Juste un prénom @cactus
Juste un prénom

Aomine devait l'avouer, il avait horreur de son boulot.

En tant qu'étudiant fauché, il avait postulé absolument partout, espérant se faire employer vite et se fichant de l'endroit où il terminerait. Il avait tout fait : restaurants, magasins, chantiers, hôtels, annonces louches dans les journaux... Tout ! Il avait mis du temps à trouver quelque chose et plus les jours passaient, plus il désespérait et plus il était prêt à accepter la première offre qu'on lui proposait.

Ce qu'il avait fini par faire, se retrouvant à travailler pour un fleuriste alors qu'il n'y connaissait absolument rien en fleurs.

Mais pas de panique, il était littéralement l'homme le plus doué sur cette pauvre planète pourrissante, rien ni personne ne l'empêcherait de travailler convenablement et de recevoir un magnifique chèque à la fin du mois (et avec une prime, très probablement, parce qu'il n'y avait pas plus charmant que lui). Du moins c'était ce qu'il s'était dit, jusqu'à ce qu'il rencontre l'autre employé à mi-temps.

Sakurai Ryou, étudiant tout comme lui, était le genre de personne dont il avait horreur. Toujours à s'excuser, il se laissait marcher sur les pieds par tout le monde et Aomine aurait probablement fait de même si son salaire n'était pas en jeu. Il semblait avoir peur de tout et n'importe quoi et pendant de longues semaines le brun avait littéralement refusé de le regarder et parfois même de travailler dans la même pièce que lui. Ce qui était compliqué étant donné qu'il y avait deux pièces dans ce magasin...

Il avait fallu des semaines avant que Sakurai ne s'habitue à sa présence et accepte de lui parler, ne serait-ce que pour le saluer lorsqu'il arrivait. Finalement, le brun n'était pas si énervant que ça, contrairement à son entourage qui trouvait Aomine plus qu'insupportable et n'hésitait pas à lui dire, le brun semblait l'apprécier et... c'était un sentiment étrange.

Quelqu'un l'appréciait, lui. Avec son caractère de merde et ses répliques acerbes.

Kuroko avait sous-entendu que son collègue était masochiste, mais Aomine savait que Sakurai l'appréciait à sa juste valeur.

A partir de ce moment, le brun et lui commencèrent à se rapprocher et à discuter plus souvent. Ils s'échangèrent leurs numéros et se rencontrèrent en dehors du travail, à la fac, pendant les week-ends. Kuroko le taquinait toujours autant, lui demandant lorsqu'il allait enfin prendre son courage à deux mains pour demander à Sakurai de sortir avec lui. Ce sale type se vengeait parce qu'il s'était moqué de Kagami et lui pendant des mois...

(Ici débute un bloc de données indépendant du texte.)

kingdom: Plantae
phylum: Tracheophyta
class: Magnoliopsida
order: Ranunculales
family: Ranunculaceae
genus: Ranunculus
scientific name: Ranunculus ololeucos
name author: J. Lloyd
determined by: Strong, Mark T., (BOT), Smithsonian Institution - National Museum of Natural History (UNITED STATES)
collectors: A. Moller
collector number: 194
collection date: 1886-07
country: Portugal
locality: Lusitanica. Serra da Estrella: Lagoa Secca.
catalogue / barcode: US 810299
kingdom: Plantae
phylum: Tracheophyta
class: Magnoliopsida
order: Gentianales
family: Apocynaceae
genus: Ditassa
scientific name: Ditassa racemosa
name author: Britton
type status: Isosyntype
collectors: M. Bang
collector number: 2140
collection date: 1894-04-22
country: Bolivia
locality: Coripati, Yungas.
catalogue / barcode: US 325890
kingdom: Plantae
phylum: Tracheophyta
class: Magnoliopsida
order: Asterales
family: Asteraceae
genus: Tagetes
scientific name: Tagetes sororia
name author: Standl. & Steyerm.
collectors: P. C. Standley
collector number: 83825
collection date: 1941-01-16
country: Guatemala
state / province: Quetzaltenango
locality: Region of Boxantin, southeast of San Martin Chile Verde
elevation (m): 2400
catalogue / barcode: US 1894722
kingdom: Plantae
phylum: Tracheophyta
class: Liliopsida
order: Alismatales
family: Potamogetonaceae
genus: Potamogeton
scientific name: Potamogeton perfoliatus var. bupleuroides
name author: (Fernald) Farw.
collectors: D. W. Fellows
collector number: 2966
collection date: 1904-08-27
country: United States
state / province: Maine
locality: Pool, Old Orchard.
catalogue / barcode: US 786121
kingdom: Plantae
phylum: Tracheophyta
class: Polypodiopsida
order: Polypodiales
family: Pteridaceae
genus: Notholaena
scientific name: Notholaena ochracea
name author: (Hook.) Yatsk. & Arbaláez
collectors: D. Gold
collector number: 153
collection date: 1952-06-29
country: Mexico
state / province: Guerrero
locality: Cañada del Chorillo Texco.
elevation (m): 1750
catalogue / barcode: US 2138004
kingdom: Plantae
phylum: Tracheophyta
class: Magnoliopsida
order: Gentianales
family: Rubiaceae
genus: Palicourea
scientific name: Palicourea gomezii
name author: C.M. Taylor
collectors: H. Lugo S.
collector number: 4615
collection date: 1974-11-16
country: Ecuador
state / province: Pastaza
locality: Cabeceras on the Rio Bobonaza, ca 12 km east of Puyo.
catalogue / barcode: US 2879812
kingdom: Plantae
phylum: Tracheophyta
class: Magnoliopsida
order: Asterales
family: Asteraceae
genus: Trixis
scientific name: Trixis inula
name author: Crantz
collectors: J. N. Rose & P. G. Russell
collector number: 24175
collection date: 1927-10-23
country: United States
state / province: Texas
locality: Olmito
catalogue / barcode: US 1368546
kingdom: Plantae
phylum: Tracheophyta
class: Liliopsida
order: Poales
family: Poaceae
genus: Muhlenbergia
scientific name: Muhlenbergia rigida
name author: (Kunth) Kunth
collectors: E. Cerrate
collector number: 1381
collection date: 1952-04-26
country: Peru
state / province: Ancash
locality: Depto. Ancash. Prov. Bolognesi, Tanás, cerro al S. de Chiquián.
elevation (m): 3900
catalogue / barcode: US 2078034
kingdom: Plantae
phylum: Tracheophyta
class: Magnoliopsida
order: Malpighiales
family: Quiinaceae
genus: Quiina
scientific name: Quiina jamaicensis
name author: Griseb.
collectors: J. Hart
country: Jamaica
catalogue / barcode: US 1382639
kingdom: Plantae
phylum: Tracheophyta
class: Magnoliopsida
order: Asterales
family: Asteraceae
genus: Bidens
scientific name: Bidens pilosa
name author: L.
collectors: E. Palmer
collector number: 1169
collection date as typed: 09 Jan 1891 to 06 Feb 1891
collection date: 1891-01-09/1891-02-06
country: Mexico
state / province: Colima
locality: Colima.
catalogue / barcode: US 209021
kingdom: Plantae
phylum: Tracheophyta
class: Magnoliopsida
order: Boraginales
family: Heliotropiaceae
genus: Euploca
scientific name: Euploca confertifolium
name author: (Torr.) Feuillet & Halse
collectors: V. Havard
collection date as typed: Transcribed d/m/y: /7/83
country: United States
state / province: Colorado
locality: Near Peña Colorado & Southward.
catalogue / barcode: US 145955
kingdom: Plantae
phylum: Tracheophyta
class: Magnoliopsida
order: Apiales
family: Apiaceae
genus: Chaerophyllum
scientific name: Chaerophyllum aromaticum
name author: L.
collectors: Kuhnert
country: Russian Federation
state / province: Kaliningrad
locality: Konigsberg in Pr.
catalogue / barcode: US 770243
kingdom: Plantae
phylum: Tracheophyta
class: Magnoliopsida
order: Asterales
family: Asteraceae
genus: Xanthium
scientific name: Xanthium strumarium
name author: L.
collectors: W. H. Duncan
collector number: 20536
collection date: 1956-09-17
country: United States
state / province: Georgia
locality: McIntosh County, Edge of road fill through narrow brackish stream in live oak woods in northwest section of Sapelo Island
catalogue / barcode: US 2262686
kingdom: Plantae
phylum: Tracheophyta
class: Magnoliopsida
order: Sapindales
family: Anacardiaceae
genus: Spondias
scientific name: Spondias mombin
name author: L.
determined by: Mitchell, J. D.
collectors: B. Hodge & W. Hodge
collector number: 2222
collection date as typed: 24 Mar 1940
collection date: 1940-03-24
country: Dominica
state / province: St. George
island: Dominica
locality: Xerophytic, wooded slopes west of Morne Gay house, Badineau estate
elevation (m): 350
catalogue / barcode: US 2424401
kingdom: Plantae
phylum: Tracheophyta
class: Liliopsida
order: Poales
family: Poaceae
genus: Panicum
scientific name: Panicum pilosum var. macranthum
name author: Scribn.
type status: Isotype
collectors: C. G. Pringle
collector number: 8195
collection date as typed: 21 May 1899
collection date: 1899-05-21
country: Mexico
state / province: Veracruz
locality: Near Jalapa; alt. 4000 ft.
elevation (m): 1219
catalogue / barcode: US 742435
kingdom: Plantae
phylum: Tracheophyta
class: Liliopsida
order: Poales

« Tu l'appelles déjà par son prénom, pas vrai, Aomine-kun ? Quelle différence si vous sortez ensemble ou non ? Je suis certain que tu aimerais qu'il t'appelle aussi par ton prénom. »

Et... Il n'y avait pas pensé jusqu'à ce jour... Mais Kuroko avait complètement raison. Il avait toujours utilisé le prénom de Sakurai, c'était plus naturel, plus simple, mais le brun l'appelait toujours par son nom de famille. Il lui avait alors dit plusieurs fois de ne plus être aussi formel avec lui, mais Sakurai ne cessait de lui répéter qu'il ne se permettrait jamais. Ce qui était complètement con parce que lui le permettait ! Qu'est-ce qu'il lui fallait de plus ?!

Aomine soupira en réfléchissant encore et encore à une façon pour que Sakurai dise son prénom. Maintenant que Kuroko avait planté cette graine dans son esprit, il ne cessait d'y penser... Il était sûr qu'il l'avait fait exprès, tout pour lui faire chier, même quand il n'était pas avec lui...

Aomine regarda sans vraiment le voir le cactus devant lequel il était accroupi et dont il était censé s'occuper. Il était probablement en train de trop l'arroser, mais ce truc était énorme, il n'allait pas crever pour trois gouttes de trop. Il tourna la tête en entendant la porte du magasin s'ouvrir et salua d'un signe de main Sakurai qui lui sourit.

Ah, c'était une vision si agréable... Lui qui refusait de lui parler quelques semaines plus tôt semblait désormais heureux de le voir.

« Bonjour, Daiki-san. »

Aomine eut à peine le temps d'enregistrer les joues rouges du brun (qui avait probablement dû rassembler tout son courage pour enfin prononcer ces mots) qu'il perdit l'équilibre et bascula en avant, sous le regard surpris de Sakurai.

Il tombe en plein sur le cactus et se souvint de ce jour toute sa vie. Le jour où il s'était mangé un cactus et où il avait enfin commencé à sortir officiellement avec Sakurai.